The Birmingham Contemporary Music Group has long made an essential contribution to our musical life, keeping alive the flame of new music through commissions, premières, and expert performance of challenging recent scores. This concert displayed all three characteristics along with a fourth – intelligent and coherent programming. The first three of the six programmed works were written for the 80th birthday of William Glock, a former Controller of Music at the BBC and a champion of new works. That fell in 1984 when Helen Grime, composer of two of the other pieces, was aged three. But her new piano concerto, a BCMG co-commission, is she says, a sort of mini-homage to Carter and Boulez. Carter’s Triple Duo, which closed the programme, is a particular favourite of Grimes' and her Cold Spring from 2009, another BCMG commission, also features instrumental duets. These resonances of celebration, homage and musical echoes across the evening added considerably to its appeal. Perhaps too the passing last year of both Boulez and Maxwell Davies increased the sense of homage.

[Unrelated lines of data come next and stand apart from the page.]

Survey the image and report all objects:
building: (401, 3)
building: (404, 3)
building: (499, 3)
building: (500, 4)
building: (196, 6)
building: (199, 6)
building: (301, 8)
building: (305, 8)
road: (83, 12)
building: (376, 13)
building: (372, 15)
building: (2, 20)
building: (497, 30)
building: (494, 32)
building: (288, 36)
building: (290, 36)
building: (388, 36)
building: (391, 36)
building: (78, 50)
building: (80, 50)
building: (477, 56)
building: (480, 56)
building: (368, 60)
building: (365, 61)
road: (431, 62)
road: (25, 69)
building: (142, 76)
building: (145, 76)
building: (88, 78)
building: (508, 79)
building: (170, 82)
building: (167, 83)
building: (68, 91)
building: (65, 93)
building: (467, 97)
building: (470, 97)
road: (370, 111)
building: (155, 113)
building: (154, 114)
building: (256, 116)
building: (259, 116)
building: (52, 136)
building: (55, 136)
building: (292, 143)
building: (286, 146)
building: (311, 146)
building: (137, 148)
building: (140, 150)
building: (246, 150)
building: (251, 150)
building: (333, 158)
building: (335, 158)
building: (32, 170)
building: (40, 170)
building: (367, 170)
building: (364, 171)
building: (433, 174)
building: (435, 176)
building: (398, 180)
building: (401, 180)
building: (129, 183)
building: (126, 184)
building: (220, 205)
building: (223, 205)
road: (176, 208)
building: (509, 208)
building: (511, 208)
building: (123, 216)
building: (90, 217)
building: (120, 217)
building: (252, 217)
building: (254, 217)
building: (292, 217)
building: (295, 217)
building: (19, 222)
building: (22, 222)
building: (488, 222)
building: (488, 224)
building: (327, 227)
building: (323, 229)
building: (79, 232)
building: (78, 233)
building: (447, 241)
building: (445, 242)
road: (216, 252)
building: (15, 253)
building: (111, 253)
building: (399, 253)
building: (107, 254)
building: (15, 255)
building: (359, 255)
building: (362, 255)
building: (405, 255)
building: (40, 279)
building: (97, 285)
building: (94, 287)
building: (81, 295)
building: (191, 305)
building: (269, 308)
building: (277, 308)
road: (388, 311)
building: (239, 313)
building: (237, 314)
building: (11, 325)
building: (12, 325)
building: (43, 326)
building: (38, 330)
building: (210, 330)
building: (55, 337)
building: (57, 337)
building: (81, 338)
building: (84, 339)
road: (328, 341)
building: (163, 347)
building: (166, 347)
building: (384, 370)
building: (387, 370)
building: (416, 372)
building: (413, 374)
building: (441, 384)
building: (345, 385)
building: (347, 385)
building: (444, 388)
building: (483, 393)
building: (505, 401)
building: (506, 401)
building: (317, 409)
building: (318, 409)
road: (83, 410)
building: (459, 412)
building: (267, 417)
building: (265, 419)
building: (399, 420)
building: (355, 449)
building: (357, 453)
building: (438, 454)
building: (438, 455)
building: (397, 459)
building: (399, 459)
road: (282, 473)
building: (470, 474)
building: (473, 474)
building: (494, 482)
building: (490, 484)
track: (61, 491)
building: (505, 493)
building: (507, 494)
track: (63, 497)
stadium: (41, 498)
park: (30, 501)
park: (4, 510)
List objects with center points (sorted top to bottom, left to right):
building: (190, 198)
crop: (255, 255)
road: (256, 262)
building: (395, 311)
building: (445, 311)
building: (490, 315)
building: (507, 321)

Carter’s Canon for 4 – Homage to William made a beguiling overture, setting the scene with its technical demands and formal constraint – the composer himself pointed out the strictness of its four part canonic techniques – somehow resulting in a liberated sense of fun. The celebrations continued with Boulez’s marvellous Dérive 1, its shimmering opening casting an instant spell, unbroken through to its slow processional close six minutes or so later. Maxwell Davies’ Unbroken Circle, the shortest item, was perhaps the only piece which explored just a single mood, its slow contrapuntal unfolding leaving out the percussion from the ensemble, and deploying piano, lower winds (alto flute and bass clarinet) and strings (viola and cello).
It must be said that Helen Grime’s Piano Concerto – its world premiere – was not outclassed in this company. Cast in three movements using related material and playing for around twelve minutes, it is in essence almost as much a piece of chamber music as the works that preceded it, and as befitted the venue. Huw Watkins was the soloist, and was given the expected element of display, which he dispatched with an ease perhaps born of early acquaintance with the solo part as it developed (he is the husband of the composer). But in a work like this everyone needs to be a virtuoso, at least at times, and the BCMG players sounded as if they had been playing this brand new music all their lives. The scoring is for two duos - flute and clarinet (both initially offstage), violin and cello, and harp and percussion. Each pairing is given independent and contrasting themes which at certain points collide, rather than blend. The percussion and harp play largely in collaboration with the soloist, (in homage to Boulez’s sur Incises apparently). This provided a bracing density of musical incident that demanded and rewarded alert listening, and the work and its composer were warmly, even enthusiastically greeted at the end.